[논문 리뷰] Text Generation from Knowledge Graphs with Graph Transformers (NACCL, 2019)

HYEM_E ·2023년 3월 25일

논문 리뷰

목록 보기

15/16

1. Introduction

컴퓨팅 파워의 증가와 모델 능력의 향상으로 문법적으로 거의 완벽한 문장 단위의 자연어 텍스트를 생성해내는 것이 가능해졌다. 그러나 Scientific writing과 같이 다양한 topic들이 연관되어 있고 글의 순서가 중요한 프로세스,현상에 대하여 논리적인 텍스트를 생성해내는 것은 여전히 해결해야 할 문제이다.

특정 도메인에 대한 text writing은 그동안 sturctured inputs(구조화된 데이터)를 사용하는 방식으로 연구가 이루어져왔다. 특히, Information extraction system (IE) 을 통해 automatic하게 structured data를 구축하는 방식으로 연구가 이어져 왔다.

그러나 IE에는 분명한 한계가 존재한다. (challenges for generation such as erroneous annotations, structural variety, and significant abstraction of surface textual features)

2. Problem

몇가지 문제점이 존재하는 Information Extraction system(IE)대신 Graph의 자료구조를 사용하고자 한다. 따라서 IE의 output을 Knowledge Graph의 구조로 변형한다. 어떤 방식으로 바꿀 것인가?
Knowledge graph to text : 방대한 Scientific articles의 abstracts(요약)자료에서 IE를 사용하여 정보를 추출 한 후 Knowledge Graph로 자료 구조를 변형한다. 이렇게 형성된 Knowledge Graph와 article의 title정보를 input으로 받아 article의 abstract를 생성하고자 한다.

3. Method

1.IE output -> connected unlabeled graph
2. provide a large knowledge graphs dataset paired with scientific texts.
3.graph transformer encoder : graph structured inputs -> generate sequences

3.1) The AGENDA Dataset

IE를 통해 추출된 정보를 Knowledge라 칭하자. 논리적이고 통일성있는 글을 생성하기 위해서는 knowledge의 local한 특성뿐만 아니라 global한 특성도 고려해야 한다. Graph의 자료구조는 이 두가지 특성 모두 고려할 수 있다.

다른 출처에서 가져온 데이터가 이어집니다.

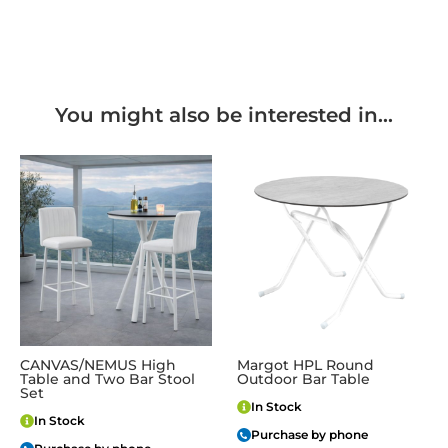
You might also be interested in...
CANVAS/NEMUS High
Margot HPL Round
Table and Two Bar Stool
Outdoor Bar Table
Set
In Stock
In Stock
Purchase by phone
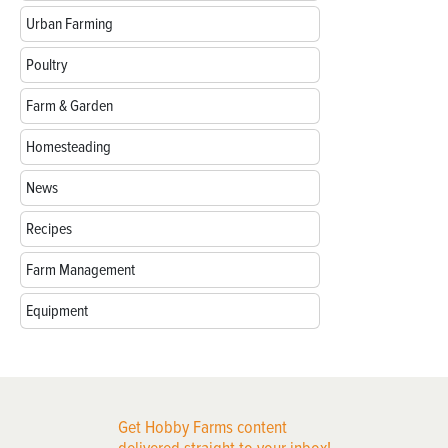
Urban Farming
Poultry
Farm & Garden
Homesteading
News
Recipes
Farm Management
Equipment
Get Hobby Farms content
delivered straight to your inbox!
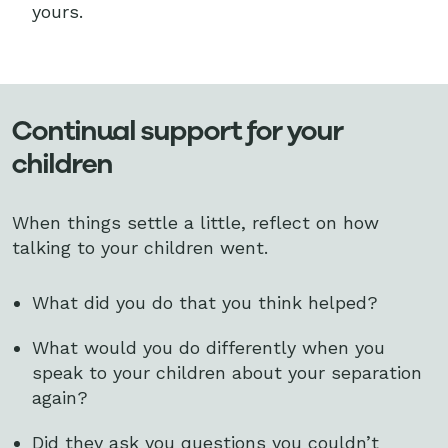
yours.
Continual support for your
children
When things settle a little, reflect on how
talking to your children went.
What did you do that you think helped?
What would you do differently when you
speak to your children about your separation
again?
Did they ask you questions you couldn’t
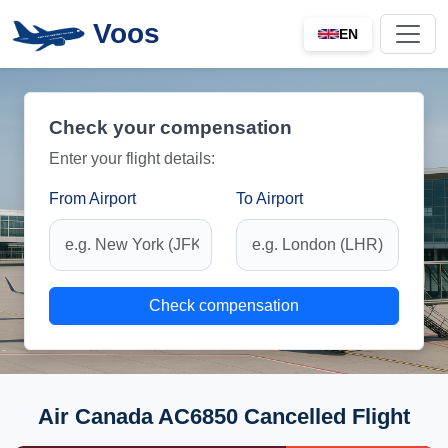
Voos
EN
Check your compensation
Enter your flight details:
From Airport
To Airport
Check compensation
Air Canada AC6850 Cancelled Flight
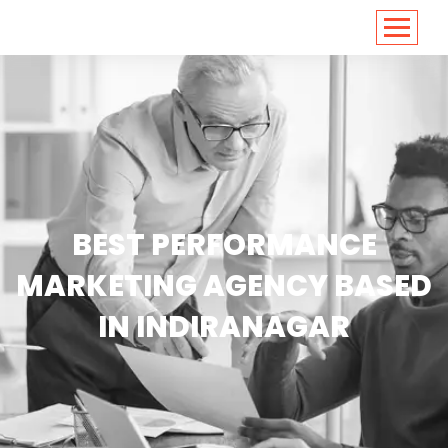
<
https://conversions.co.in/
BEST PERFORMANCE
MARKETING AGENCY BASED
IN INDIRANAGAR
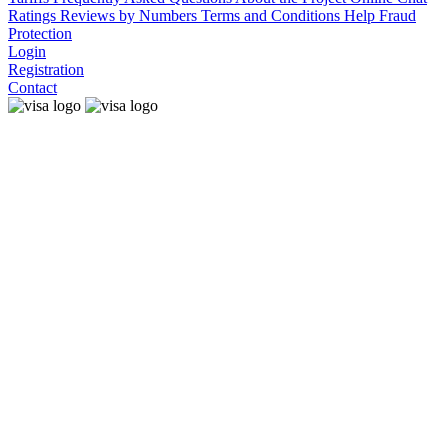
Ratings
Reviews by Numbers
Terms and Conditions
Help
Fraud
Protection
Login
Registration
Contact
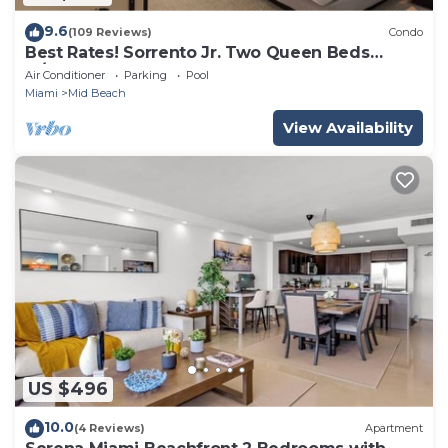
9.6
(109 Reviews)
Condo
Best Rates! Sorrento Jr. Two Queen Beds
w/Sofabed. Free Spa Passes and Valet
Air Conditioner
Parking
Pool
Miami
Mid Beach
View Availability
US $496
10.0
(4 Reviews)
Apartment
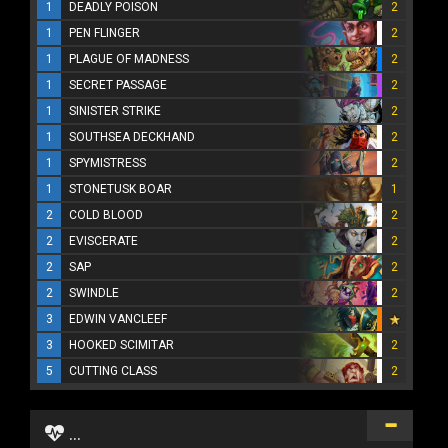
1
DEADLY POISON
2
1
PEN FLINGER
2
1
PLAGUE OF MADNESS
2
1
SECRET PASSAGE
2
1
SINISTER STRIKE
2
1
SOUTHSEA DECKHAND
2
1
SPYMISTRESS
2
1
STONETUSK BOAR
1
2
COLD BLOOD
2
2
EVISCERATE
2
2
SAP
2
2
SWINDLE
2
3
EDWIN VANCLEEF
3
HOOKED SCIMITAR
2
5
CUTTING CLASS
2
...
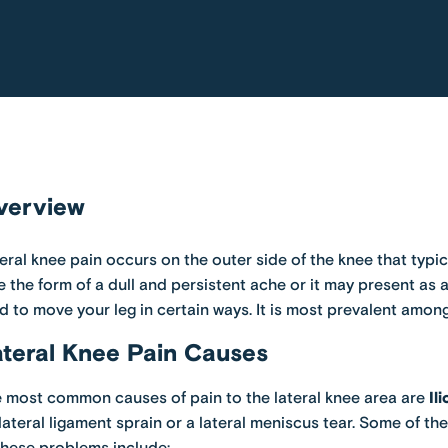
verview
eral knee pain occurs on the outer side of the knee that typica
e the form of a dull and persistent ache or it may present as 
d to move your leg in certain ways. It is most prevalent among
teral Knee Pain Causes
 most common causes of pain to the lateral knee area are
Il
lateral ligament sprain or a lateral meniscus tear. Some of t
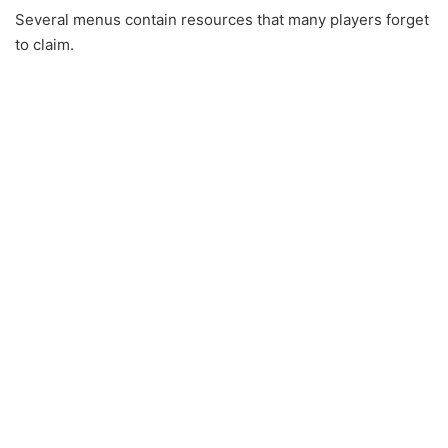
Several menus contain resources that many players forget
to claim.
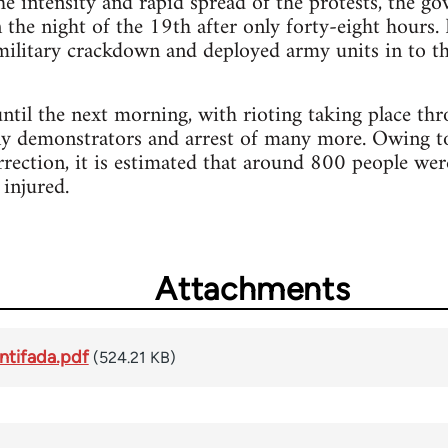
e intensity and rapid spread of the protests, the go
the night of the 19th after only forty-eight hours. 
 military crackdown and deployed army units in to t
ntil the next morning, with rioting taking place th
ny demonstrators and arrest of many more. Owing to 
rrection, it is estimated that around 800 people wer
injured.
Attachments
ntifada.pdf
(524.21 KB)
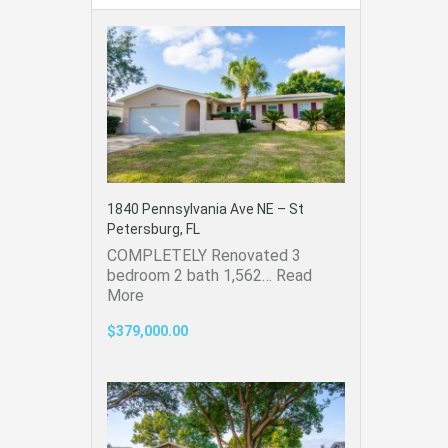
1840 Pennsylvania Ave NE – St
Petersburg, FL
COMPLETELY Renovated 3
bedroom 2 bath 1,562…
Read
More
$379,000.00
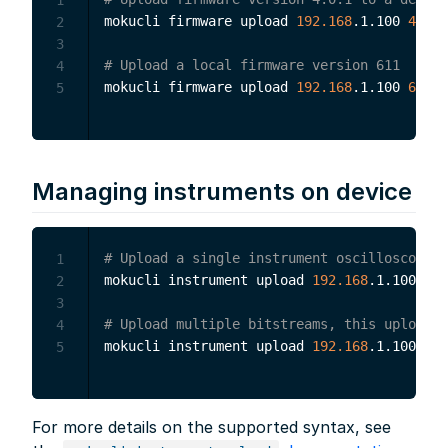
mokucli firmware upload 
192.168
.1.100 
4.0
.1

2
3
# Upload a local firmware version 611
4
mokucli firmware upload 
192.168
.1.100 
611
5
Managing instruments on device
# Upload a single instrument oscilloscope t
1
mokucli instrument upload 
192.168
.1.100 
4.0
2
3
# Upload multiple bitstreams, this uploads 
4
mokucli instrument upload 
192.168
.1.100 
"4.
5
For more details on the supported syntax, see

본 논문에서는 당시 SOTA를 기록한 정보추출 시스템, SciIE를 통해 Knowledge를 추출하고, 이를 graph의 형식으로 바꾸어 'Abstract GENeration DAtaset(AGENDA)'를 제공한다.

12개의 top AI conferences에 제출된 40k개의 논문의 title과 abstracts를 바탕으로 구성되었다.

SciIE를 통해 과학 용어에 대한 entity , entity types (Task, Method, Metric, Material, or Other Scientific Term)을 추출한다. 뿐만 아니라 co-reference annotations 그리고 7개의 relations (Compare, Used-for, Feature-of, Hyponym-of, Evaluate-for, and Conjunction)을 제공한다.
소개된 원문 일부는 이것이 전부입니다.